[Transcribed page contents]
================================
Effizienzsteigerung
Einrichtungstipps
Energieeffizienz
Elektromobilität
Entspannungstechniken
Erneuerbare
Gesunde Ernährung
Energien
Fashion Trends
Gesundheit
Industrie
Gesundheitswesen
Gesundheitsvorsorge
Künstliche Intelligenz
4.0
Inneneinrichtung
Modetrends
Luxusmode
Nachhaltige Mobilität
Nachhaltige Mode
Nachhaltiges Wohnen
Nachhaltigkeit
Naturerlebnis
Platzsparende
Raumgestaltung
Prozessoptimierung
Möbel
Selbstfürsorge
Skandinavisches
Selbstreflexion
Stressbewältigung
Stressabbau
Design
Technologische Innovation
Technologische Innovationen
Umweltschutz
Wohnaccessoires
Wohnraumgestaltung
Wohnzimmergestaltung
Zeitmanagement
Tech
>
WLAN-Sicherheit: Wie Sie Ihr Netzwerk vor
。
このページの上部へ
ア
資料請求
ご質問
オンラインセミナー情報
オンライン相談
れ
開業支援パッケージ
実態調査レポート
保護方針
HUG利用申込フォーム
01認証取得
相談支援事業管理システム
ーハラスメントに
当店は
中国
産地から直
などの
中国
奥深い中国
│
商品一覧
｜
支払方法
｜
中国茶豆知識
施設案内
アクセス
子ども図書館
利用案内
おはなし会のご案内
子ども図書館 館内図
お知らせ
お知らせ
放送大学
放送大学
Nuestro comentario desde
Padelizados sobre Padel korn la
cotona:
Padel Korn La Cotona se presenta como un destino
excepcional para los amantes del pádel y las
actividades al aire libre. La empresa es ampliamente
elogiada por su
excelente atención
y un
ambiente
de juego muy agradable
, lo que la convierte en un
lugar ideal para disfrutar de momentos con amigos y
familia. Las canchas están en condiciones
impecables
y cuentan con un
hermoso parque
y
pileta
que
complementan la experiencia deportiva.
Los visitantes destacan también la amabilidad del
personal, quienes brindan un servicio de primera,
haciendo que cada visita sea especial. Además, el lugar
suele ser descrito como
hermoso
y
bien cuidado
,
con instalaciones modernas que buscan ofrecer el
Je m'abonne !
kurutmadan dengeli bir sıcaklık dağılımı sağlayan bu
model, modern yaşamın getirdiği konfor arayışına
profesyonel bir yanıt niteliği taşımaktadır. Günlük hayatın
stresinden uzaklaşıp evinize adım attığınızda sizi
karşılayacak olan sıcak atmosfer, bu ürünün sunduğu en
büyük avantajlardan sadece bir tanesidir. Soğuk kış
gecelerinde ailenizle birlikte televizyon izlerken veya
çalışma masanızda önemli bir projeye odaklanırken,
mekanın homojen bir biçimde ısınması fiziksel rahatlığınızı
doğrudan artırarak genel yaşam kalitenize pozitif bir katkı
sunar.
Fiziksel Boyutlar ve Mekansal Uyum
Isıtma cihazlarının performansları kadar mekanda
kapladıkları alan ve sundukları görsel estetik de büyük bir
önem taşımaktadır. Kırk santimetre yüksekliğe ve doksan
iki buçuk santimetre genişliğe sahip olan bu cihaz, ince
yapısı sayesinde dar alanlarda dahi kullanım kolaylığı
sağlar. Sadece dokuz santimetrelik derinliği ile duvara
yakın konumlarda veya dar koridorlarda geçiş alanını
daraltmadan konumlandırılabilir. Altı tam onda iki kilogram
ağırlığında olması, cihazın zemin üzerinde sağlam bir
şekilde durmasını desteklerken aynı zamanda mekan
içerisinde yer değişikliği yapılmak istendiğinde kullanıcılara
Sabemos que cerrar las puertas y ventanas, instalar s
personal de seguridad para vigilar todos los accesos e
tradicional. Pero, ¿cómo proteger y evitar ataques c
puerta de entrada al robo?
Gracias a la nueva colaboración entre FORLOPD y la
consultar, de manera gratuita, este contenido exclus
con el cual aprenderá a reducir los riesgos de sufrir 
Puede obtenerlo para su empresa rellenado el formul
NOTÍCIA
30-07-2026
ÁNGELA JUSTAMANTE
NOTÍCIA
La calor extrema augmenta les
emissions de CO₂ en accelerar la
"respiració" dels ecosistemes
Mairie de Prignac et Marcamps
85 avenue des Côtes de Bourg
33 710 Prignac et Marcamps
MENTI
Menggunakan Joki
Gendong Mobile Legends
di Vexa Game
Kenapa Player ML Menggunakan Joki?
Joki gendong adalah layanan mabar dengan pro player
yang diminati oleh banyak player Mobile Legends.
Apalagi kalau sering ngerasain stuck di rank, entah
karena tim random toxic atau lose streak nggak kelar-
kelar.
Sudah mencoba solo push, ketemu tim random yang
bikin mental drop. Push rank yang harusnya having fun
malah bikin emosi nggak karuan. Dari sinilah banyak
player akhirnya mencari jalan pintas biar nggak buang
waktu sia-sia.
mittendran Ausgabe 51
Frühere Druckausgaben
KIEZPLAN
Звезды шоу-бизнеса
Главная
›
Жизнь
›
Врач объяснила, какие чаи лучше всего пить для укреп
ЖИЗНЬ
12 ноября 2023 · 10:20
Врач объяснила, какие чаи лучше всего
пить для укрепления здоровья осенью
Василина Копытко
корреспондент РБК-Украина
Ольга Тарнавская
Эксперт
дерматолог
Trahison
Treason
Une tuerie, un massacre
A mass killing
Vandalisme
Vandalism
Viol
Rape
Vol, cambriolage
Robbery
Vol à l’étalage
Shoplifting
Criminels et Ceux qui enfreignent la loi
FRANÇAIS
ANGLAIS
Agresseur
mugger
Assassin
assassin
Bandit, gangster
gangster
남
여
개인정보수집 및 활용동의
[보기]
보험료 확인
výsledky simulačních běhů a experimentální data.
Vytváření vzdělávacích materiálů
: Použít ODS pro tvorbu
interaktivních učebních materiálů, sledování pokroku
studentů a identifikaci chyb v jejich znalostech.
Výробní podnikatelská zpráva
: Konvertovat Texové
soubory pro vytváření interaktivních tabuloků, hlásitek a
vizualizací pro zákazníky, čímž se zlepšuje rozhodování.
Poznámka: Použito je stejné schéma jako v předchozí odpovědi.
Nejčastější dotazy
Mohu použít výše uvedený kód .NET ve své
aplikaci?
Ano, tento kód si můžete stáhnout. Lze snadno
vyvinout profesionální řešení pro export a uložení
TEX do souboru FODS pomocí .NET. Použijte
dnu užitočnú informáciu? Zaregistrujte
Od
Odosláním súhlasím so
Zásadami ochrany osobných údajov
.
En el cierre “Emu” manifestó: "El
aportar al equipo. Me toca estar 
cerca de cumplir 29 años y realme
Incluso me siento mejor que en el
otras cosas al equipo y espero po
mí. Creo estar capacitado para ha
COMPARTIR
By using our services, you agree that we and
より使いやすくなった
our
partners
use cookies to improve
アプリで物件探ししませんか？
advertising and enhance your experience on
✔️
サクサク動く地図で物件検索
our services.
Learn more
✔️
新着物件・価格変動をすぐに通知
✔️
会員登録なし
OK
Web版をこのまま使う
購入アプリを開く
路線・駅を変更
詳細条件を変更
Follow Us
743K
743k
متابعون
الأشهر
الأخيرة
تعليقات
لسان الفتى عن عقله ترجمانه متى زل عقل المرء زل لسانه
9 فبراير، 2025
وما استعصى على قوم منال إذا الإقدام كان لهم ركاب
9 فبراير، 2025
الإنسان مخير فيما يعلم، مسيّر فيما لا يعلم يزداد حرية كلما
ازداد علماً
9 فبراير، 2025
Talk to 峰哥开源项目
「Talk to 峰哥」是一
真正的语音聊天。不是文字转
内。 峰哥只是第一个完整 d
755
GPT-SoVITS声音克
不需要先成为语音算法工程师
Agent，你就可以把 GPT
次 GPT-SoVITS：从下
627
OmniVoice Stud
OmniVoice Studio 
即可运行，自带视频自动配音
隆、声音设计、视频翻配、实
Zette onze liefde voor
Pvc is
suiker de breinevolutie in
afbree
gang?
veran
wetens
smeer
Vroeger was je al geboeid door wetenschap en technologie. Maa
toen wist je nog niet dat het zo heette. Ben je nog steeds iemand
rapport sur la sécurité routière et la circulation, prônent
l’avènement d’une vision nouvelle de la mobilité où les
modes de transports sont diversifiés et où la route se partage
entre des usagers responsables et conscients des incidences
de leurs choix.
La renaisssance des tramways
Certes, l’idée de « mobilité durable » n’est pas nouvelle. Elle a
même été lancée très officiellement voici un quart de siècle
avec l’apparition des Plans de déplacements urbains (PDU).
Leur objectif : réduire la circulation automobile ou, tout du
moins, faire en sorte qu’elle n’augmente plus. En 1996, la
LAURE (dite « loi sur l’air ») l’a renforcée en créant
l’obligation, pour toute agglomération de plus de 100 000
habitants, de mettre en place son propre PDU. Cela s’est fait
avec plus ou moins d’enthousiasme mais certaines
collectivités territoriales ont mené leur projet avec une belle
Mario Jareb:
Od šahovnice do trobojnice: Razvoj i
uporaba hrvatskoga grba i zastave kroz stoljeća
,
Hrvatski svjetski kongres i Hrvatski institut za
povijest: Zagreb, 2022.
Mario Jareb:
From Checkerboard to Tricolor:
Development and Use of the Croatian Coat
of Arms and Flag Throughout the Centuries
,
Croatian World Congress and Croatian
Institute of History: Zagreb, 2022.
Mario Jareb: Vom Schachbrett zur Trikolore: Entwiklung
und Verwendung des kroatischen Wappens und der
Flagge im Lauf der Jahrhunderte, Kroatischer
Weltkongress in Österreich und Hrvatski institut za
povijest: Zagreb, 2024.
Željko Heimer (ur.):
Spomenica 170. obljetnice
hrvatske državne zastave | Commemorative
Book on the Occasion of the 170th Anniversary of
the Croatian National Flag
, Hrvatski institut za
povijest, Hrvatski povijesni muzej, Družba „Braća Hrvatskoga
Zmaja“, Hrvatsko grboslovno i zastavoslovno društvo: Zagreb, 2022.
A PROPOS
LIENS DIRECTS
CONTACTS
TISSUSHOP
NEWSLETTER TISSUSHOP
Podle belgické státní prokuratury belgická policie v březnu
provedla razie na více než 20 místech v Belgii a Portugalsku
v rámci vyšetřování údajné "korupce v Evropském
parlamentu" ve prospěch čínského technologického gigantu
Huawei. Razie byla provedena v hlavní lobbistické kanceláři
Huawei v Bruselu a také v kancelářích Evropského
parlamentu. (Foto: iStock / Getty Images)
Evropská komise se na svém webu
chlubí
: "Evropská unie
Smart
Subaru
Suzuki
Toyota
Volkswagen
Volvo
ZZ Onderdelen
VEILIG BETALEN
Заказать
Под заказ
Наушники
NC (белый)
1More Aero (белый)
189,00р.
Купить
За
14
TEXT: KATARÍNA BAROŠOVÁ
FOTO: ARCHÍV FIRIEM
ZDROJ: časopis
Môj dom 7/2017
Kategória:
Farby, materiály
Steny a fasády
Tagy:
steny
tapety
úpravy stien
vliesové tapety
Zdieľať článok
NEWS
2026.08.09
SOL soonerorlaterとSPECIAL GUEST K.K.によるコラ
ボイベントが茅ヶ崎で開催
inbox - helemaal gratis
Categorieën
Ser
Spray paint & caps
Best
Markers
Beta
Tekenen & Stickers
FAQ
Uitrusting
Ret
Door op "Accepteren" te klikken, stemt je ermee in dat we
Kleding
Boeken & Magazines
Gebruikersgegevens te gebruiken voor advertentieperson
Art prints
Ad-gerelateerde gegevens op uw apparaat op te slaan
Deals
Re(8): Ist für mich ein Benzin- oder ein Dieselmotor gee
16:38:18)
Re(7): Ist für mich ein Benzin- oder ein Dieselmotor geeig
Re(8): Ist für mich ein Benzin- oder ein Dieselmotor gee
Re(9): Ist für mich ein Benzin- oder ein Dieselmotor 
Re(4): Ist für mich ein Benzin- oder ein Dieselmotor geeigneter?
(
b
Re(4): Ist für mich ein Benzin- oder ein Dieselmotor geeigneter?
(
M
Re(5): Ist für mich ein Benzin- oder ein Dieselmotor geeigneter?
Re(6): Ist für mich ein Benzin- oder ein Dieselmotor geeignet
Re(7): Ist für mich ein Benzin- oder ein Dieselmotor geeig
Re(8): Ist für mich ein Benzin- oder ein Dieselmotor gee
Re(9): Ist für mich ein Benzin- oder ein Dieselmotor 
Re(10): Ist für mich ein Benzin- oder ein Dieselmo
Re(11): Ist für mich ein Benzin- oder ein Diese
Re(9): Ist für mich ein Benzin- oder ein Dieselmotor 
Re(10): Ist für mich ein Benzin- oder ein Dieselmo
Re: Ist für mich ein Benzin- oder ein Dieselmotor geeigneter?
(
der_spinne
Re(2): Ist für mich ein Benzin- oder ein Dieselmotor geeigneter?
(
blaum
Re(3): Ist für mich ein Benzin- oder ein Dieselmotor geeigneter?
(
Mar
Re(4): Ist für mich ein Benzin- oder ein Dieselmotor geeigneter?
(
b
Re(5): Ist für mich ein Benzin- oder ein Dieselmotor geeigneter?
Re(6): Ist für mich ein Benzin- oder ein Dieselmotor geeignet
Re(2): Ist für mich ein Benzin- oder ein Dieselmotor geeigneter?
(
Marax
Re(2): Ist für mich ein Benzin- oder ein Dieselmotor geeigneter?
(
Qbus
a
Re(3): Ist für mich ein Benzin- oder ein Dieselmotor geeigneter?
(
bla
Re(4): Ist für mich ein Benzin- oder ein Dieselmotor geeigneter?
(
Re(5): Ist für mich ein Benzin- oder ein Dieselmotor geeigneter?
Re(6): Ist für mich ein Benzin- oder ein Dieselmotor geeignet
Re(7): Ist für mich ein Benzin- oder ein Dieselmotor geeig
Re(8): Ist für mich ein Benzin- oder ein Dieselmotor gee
================================
## Work instruction:
For the word "Padel", go through the records and show each line that carries it.

## Solution for this exercise:
Padelizados sobre Padel korn la
Padel Korn La Cotona se presenta como un destino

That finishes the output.